Research paper by Kim K Brixen, Janne Lehmann JL Knudsen, Jorn J Herrstedt

Indexed on: 01 Dec '12Published on: 01 Dec '12Published in: Journal of clinical oncology : official journal of the American Society of Clinical Oncology



Abstract

235 Background: The Institute for Healthcare Improvement developed the Global Trigger Tool (GTT) for measuring harm rates over time in 2006. Few studies have been published on the measurement properties of GTT and no studies have assessed the value of adding specific modules to the generic GTT. We, therefore, aimed to determine inter-rater reliability, and to evaluate the effect of interrater variation on the reliability of the generic GTT to detect adverse event rates over time.
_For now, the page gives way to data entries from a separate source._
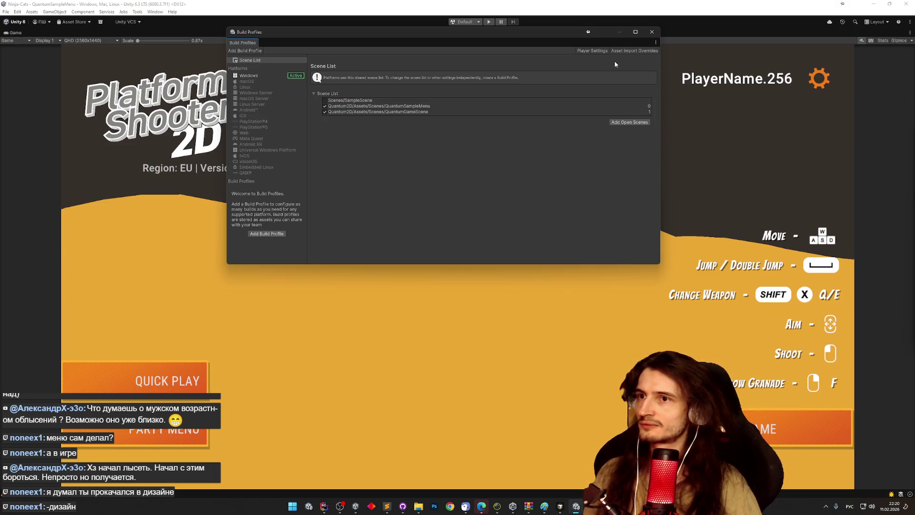
{"action": "left_click", "coordinate": [650, 35]}
Start File > Build And Run and navigate into the builds folder under the Unity projects directory
{"action": "left_click", "coordinate": [6, 11]}
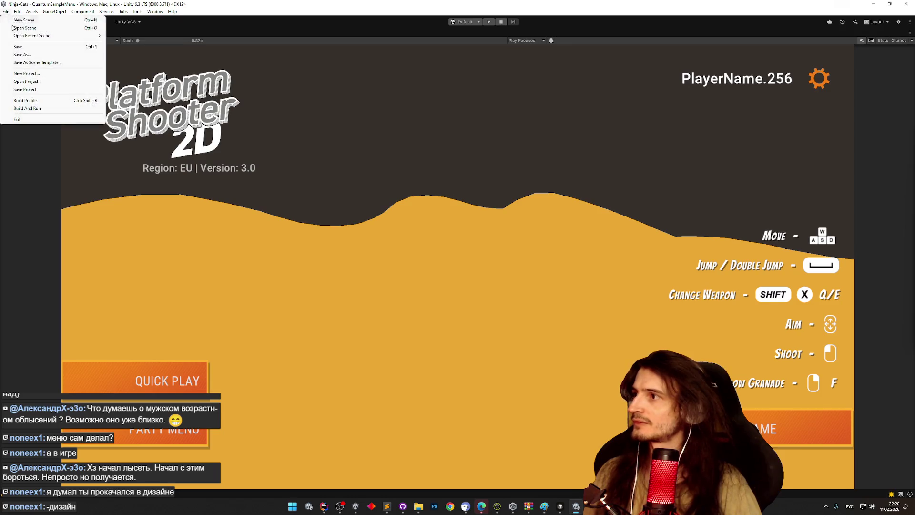
{"action": "left_click", "coordinate": [39, 108]}
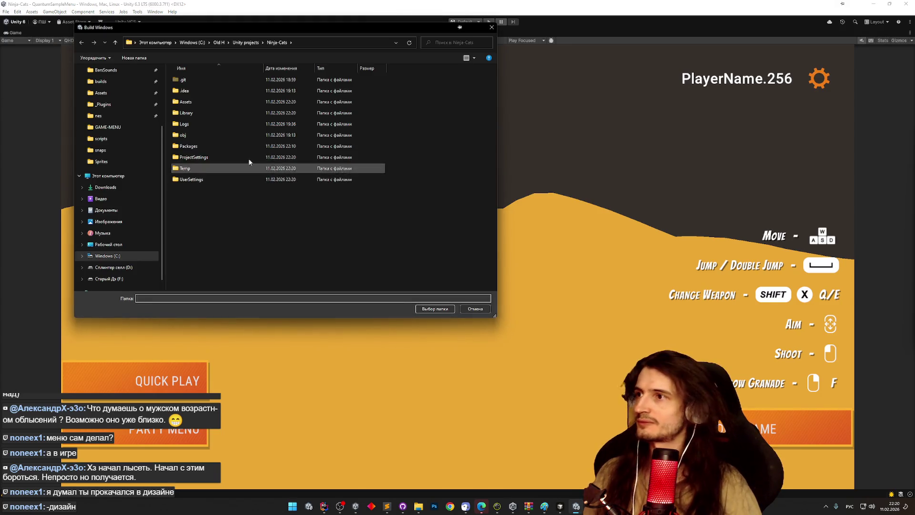
{"action": "left_click", "coordinate": [251, 44]}
{"action": "left_click", "coordinate": [185, 146]}
{"action": "double_click", "coordinate": [186, 145]}
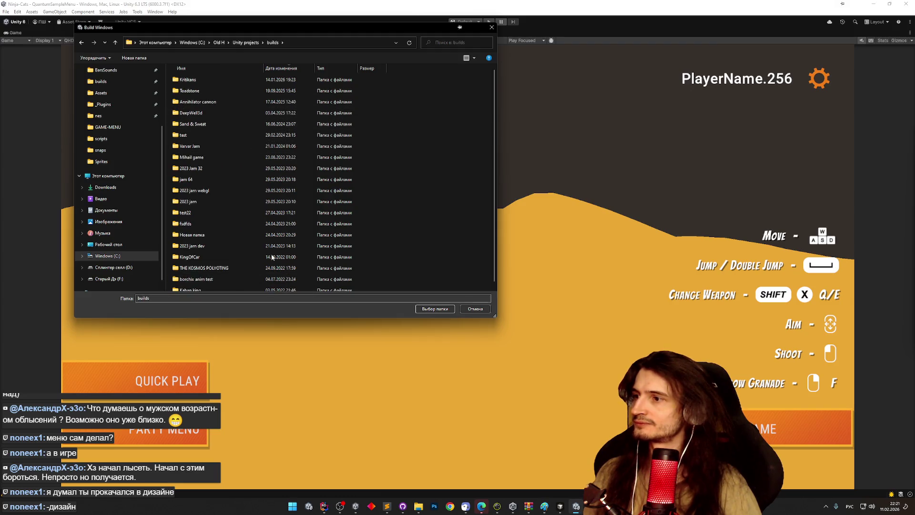
Create a Ninja-Cats folder inside builds and choose it as the build output
{"action": "right_click", "coordinate": [439, 222]}
{"action": "left_click", "coordinate": [559, 315]}
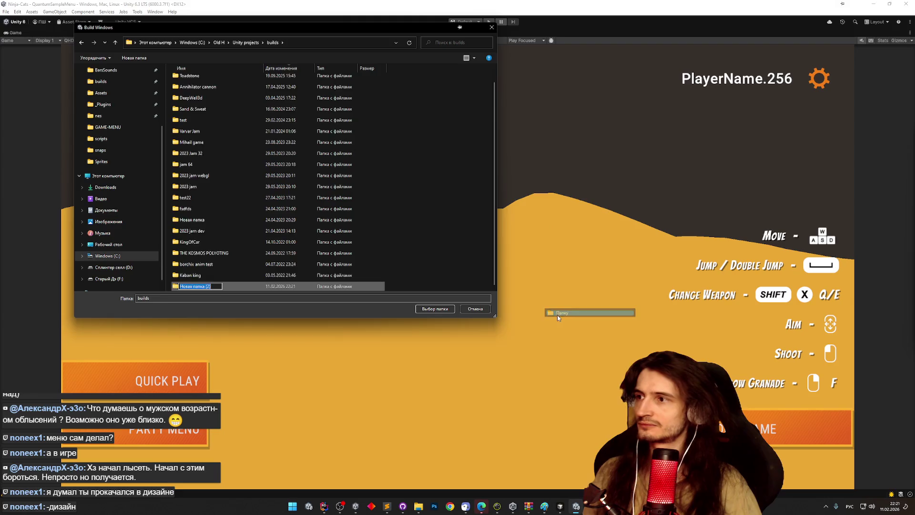
{"action": "type", "text": "Тшто"}
{"action": "key", "text": "ctrl+a"}
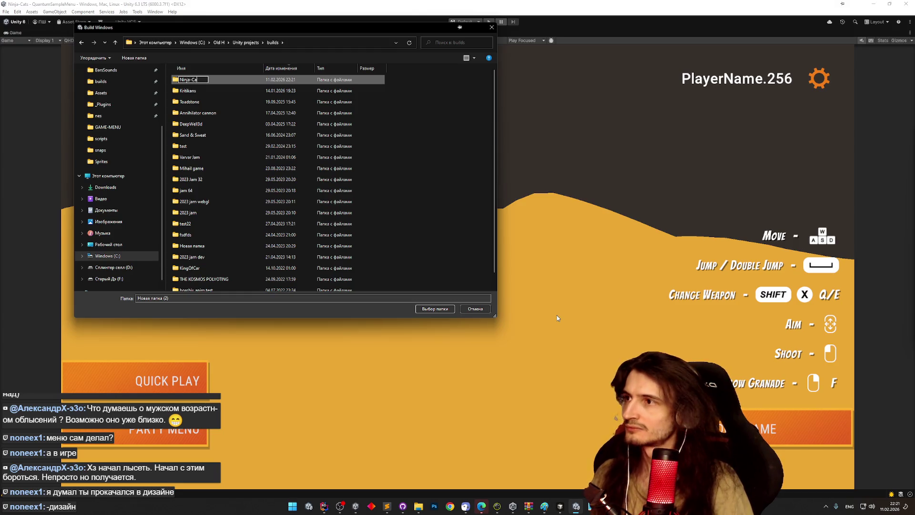
{"action": "key", "text": "Return"}
{"action": "key", "text": "Return"}
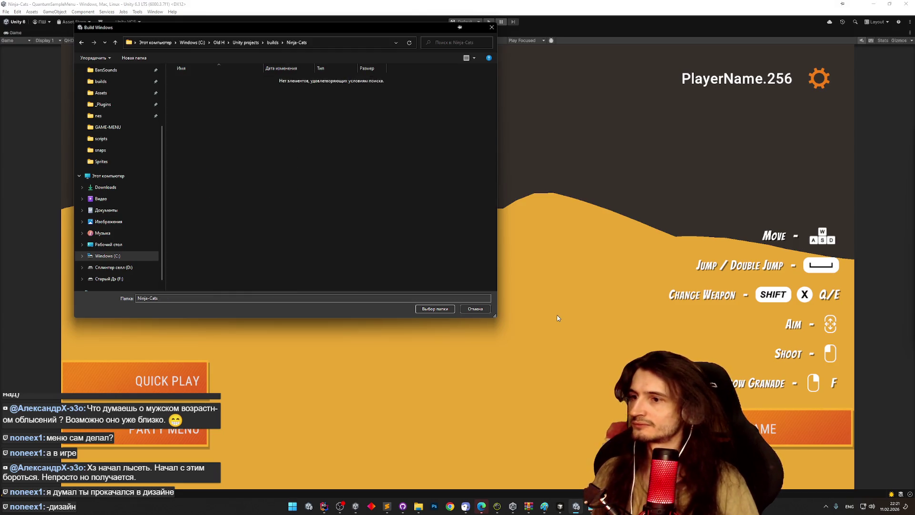
{"action": "left_click", "coordinate": [446, 308]}
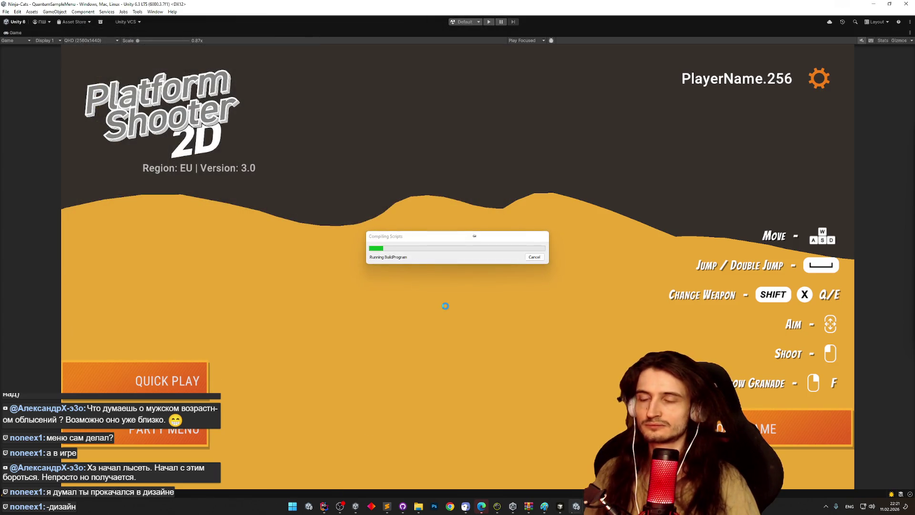
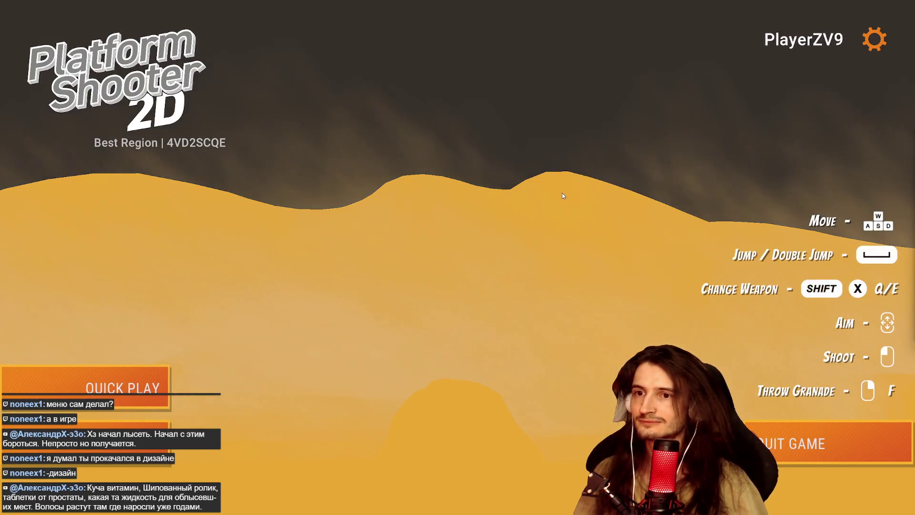
Dismiss the Start menu and leave the fullscreen Ninja Cats build for the Unity editor
{"action": "key", "text": "super"}
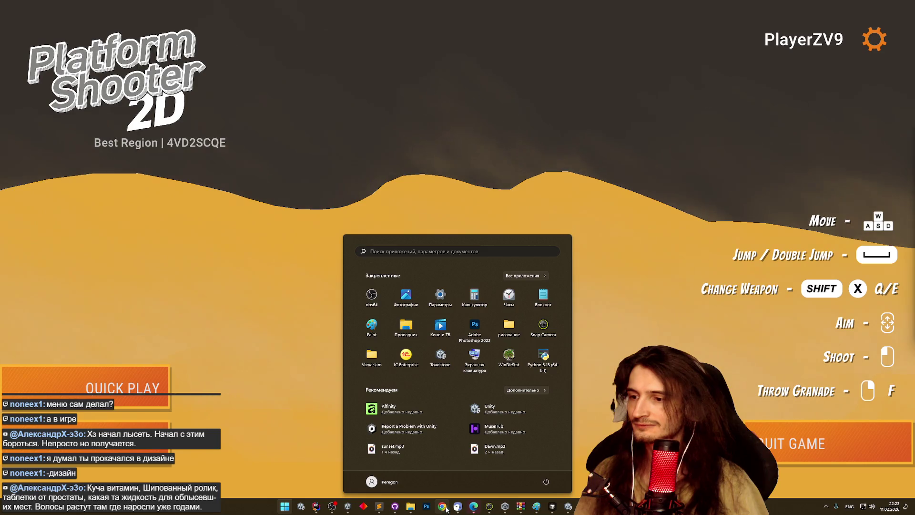
{"action": "key", "text": "super"}
{"action": "key", "text": "super"}
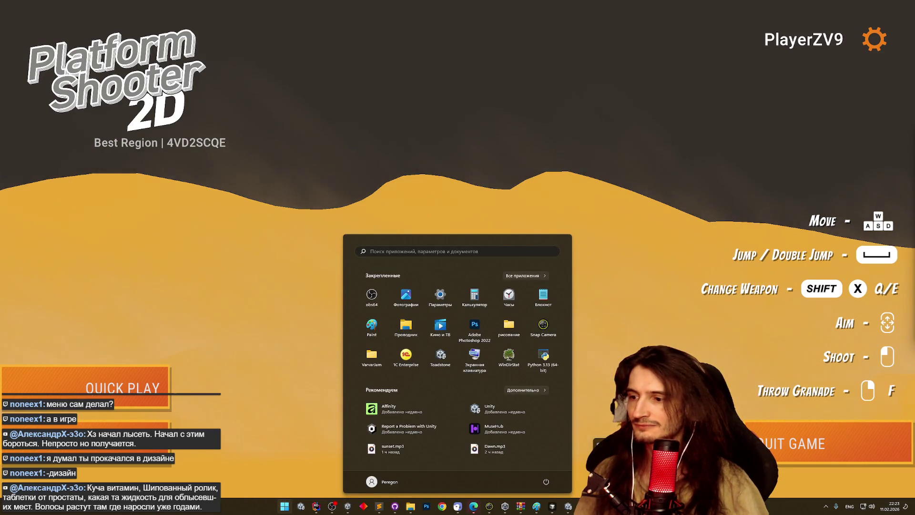
{"action": "key", "text": "super"}
{"action": "key", "text": "super"}
{"action": "key", "text": "super"}
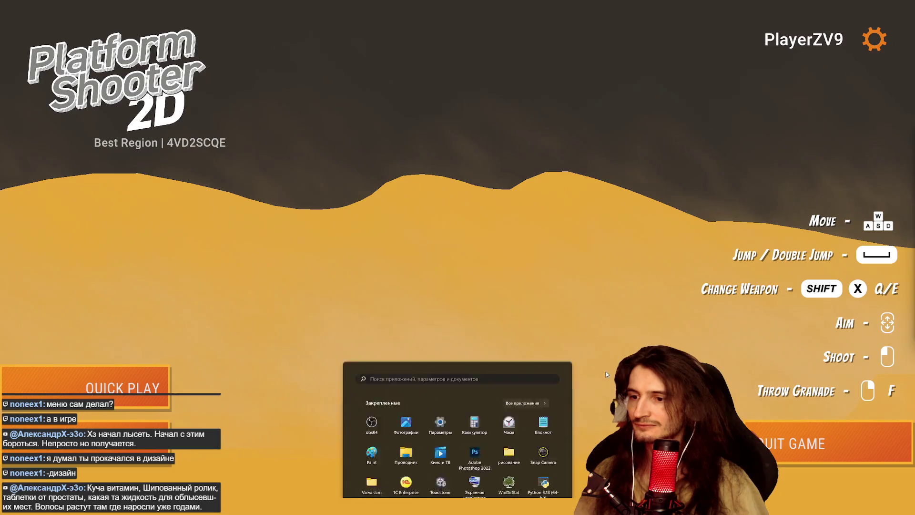
{"action": "key", "text": "alt+Tab"}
Furthermore to evaluate the effect of adding an oncology specific module to the generic GTT on number and category of adverse events (AEs) identified.A retrospective chart review was performed by two teams consisting of two primary reviewers. One team used the general GTT, and the other used an oncology specific GTT (GTTO); consisting of the general GTT module plus an additional oncology module. A random sample of 10 charts was selected every two weeks between all discharged patients from a Department of Oncology in 2010. n=240. All charts were reviewed by both teams using standard GTT methods and measures. AEs per 1,000 admission days and AEs per 100 admissions where used to draw Statistical process control (SPC) charts for evaluation of the patient safety process. Inter-rater variability between review teams was assessed calculating the Kappa Cohen coefficient using data from the identical general GTT module.Reliability between the two teams of reviewers to identify an AE was moderate [K=0.45]. A comparison of SPC charts, using the results from the identical general module, showed that moderate agreement gave rise to different conclusions on the patient safety process between teams. Comparing GTT with GTTO we found no significant difference (CI 95% [0.06-0.08]) in number of identified AEs and an equal distribution of the events on harm categories. GTT and GTTO identified 56 and 57 AEs respectively.Moderate agreement between review teams gave rise to different conclusions on the patient safety process suggesting limited use of the GTT to track harm rates over time. Addition of an oncology specific module showed no significant effect on the total number or distribution of AEs on harm categories.